Hafod Copperworks was established in 1810 by John Vivian and continued to be owned by the Vivian family until 1924 when it amalgamated with the adjacent Morfa Coppperworks. It was subsequently operated by Yorkshire Imperial Metals until it closed in 1980. The pier supported a works tramroad high above the Swansea Canal. The tramroad carried slag away from the copperworks to a tip to the west. It was built into the boundary wall of the canal at this point in the mid nineteenth century. The canal was built 1794-8 and was a principal transport artery for the works. A series of docks were built into the works from the canal for unloading boats. The wall was probably built soon after the works was established, and had an archway for boats at this point.

Listed for group value with the listed buildings of the former Hafod and Morfa copperworks.

The pier is tall and slightly tapering, constructed of coursed rubble sandstone with copper slag block quoins. There are putlog holes for the bridge deck supports on front and rear. The boundary wall extends in both directions, for some 60m in all, and is constructed of rubble stone and copper slag. To the north it extends as far as the boundary of the Hafod and Morfa sites, at the corner of the Morfa laboratory building. Between this point and the pier is a wide arch of yellow brick, forming the entrance to one of the former canal docks.


Boundary wall of former Hafod Copperworks canal docks

II

16881
47/44/49

29/02/96

Located on the east bank of the former Swansea Canal, east of the car park of Landore Social Club.

Hafod Copperworks was established in 1810 by John Vivian and continued to be owned by the Vivian family until 1924 when it amalgamated with the adjacent Morfa Copperworks. It was operated by Yorkshire Imperial Metals until it closed in 1980. The Swansea Canal, built 1794-8, was a principal transport artery for the works, through which coal was brought for the furnaces. A series of docks were built into the works from the canal for the unloading of boats. The boundary wall was probably built along the canal towpath soon after the works was established, with large openings for the passage of boats. Low timber bridges formerly carried the towpath across the dock entrances.

Listed as a good example of slag wall, for its relation to former canal docks, and for group value with the listed buildings of the Hafod and Morfa works.

- - - - -

→ **THE REQUEST**
Return everything in the Hafod Copperworks text from "The pier is tall" down to "former canal docks.", copied word for word. Rely on the Hafod Copperworks text and nothing else.

→ **COLLECTED MATERIAL**

- - - - -

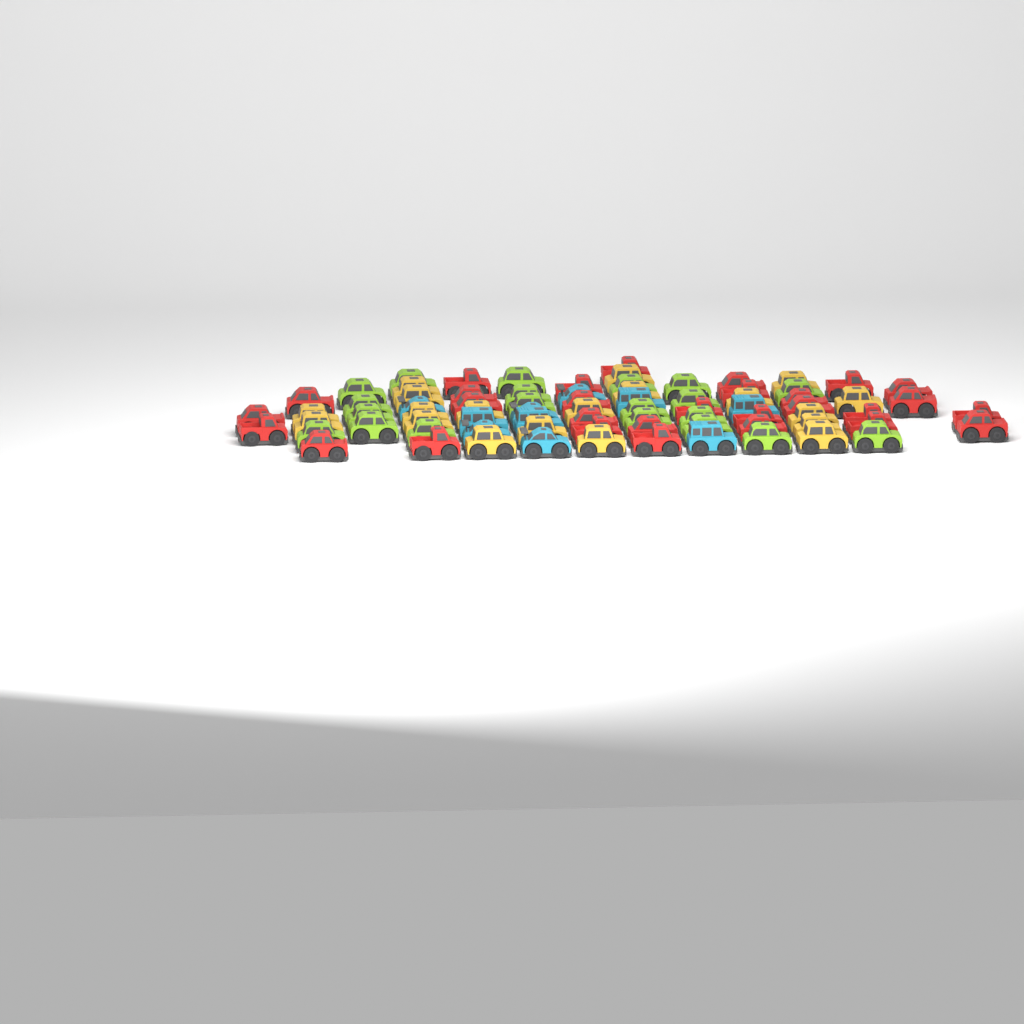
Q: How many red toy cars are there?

- - - - -

→ **IN RESPONSE**
The pier is tall and slightly tapering, constructed of coursed rubble sandstone with copper slag block quoins. There are putlog holes for the bridge deck supports on front and rear. The boundary wall extends in both directions, for some 60m in all, and is constructed of rubble stone and copper slag. To the north it extends as far as the boundary of the Hafod and Morfa sites, at the corner of the Morfa laboratory building. Between this point and the pier is a wide arch of yellow brick, forming the entrance to one of the former canal docks.